Background
I have written very simple BBCode parser using C# which transforms BBCode to HTML. Currently it supports only [b], [i] and [u] tags. I know that BBCode is always considered as valid regardless whatever user have typed. I cannot find strict specification how to transform BBCode to HTML
Question
- Does standard “BBCode to HTML” specification exist?
- How should I handle
"[b][b][/b][/b]"? For now parser yields"<b>[b][/b]</b>". - How should I handle
"[b][i][u]zzz[/b][/i][/u]"input? Currently my parser is smart enough to produce"<b><i><u>zzz</u></i></b>"output for such case, but I wonder that it is “too smart” approach, or it is not?
More details
I have found some ready-to-use BBCode parser implementations, but they are too heavy/complex for me and, what is worse, use tons of Regular Expressions and produce not that markup what I expect. Ideally, I want to receive XHTML at the output. For inferring “BBCode to HTML” transformation rules I am using this online parser: http://www.bbcode.org/playground.php. It produces HTML that is intuitively correct on my opinion. The only thing I dislike it does not produce XHTML. For example "[b][i]zzz[/b][/i]" is transformed to "<b><i>zzz</b></i>" (note closing tags order). FireBug of course shows this as "<b><i>zzz</i></b><i></i>". As I understand, browsers fix such wrong closing tags order cases, but I am in doubt:
- Should I rely on this browsers feature and do not try to make XHTML.
- Maybe
"[b][i]zzz[/b]ccc[/i]"must be understood as"<b>[i]zzz</b>ccc[/i]"– looks logically for such improper formatting, but is in conflict with popular forums BBCode outputs (*zzz****ccc*, not **[i]zzzccc[/i])
Thanks.
On your first question, I don’t think that relying on browsers to correct any kind of mistakes is a good idea regardless the scope of your project (well, maybe except when you’re actually doing bug tests on the browser itself). Some browsers might do an awesome job on that while others might fail miserably. The best way to make sure the output syntax is correct (or at least as correct as possible) is to send it with a correct syntax to the browser in the first place.

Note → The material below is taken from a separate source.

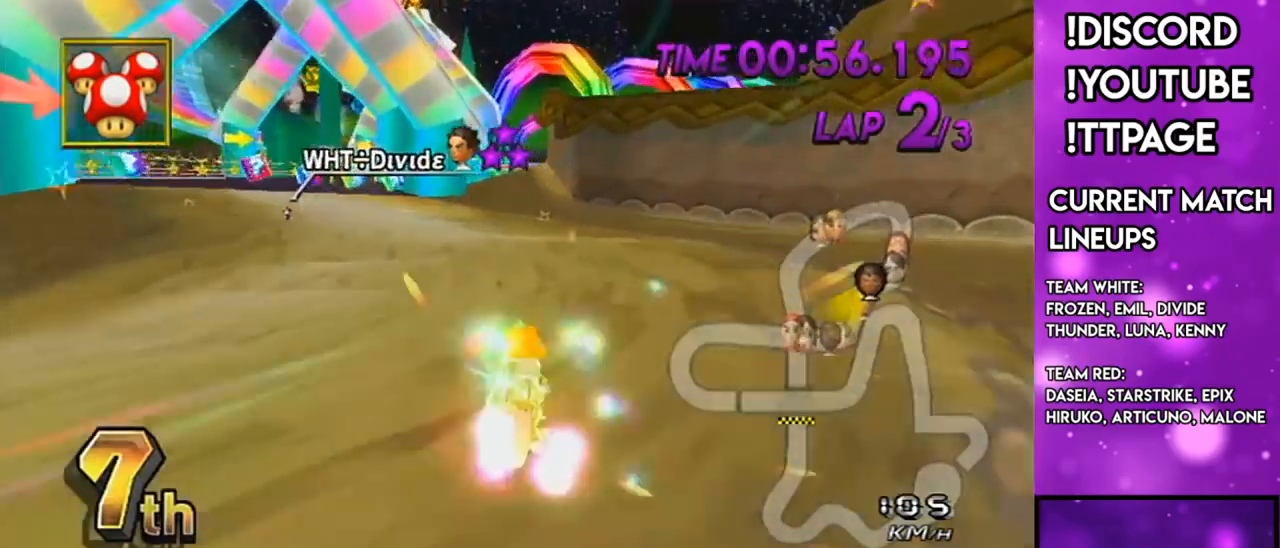
{"dt_ms": 501, "buttons": ["A", "L1"], "left_stick": "center", "right_stick": "center", "events": [[67, "left_stick", "right"], [200, "left_stick", "center"], [250, "DPAD_UP", "down"], [284, "DPAD_LEFT", "down"], [317, "DPAD_LEFT", "up"], [317, "DPAD_UP", "up"], [467, "L1", "down"]]}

Regarding your second question, since you’re trying to have correct BBCode converted to correct HTML, if your input is
[b][i]zzz[/b]ccc[/i], its correct HTML equivalent would be<i><b>zzz</b>ccc</i>and not<b>[i]zzz</b>ccc[/i]. And this is where things get complicated as you would not be writing just a converter anymore, but also a syntax checker/correcter. I have written a similar script in PHP for a rather weird game engine scripting language but the logic could be easily applied to your case. Basically, I had a flag set for each opening tag and checked if the closing tag was in the right position. Of course, this gives limited functionality but for what I needed it did the trick. If you need more advanced search patterns, I think you’re stuck with regex.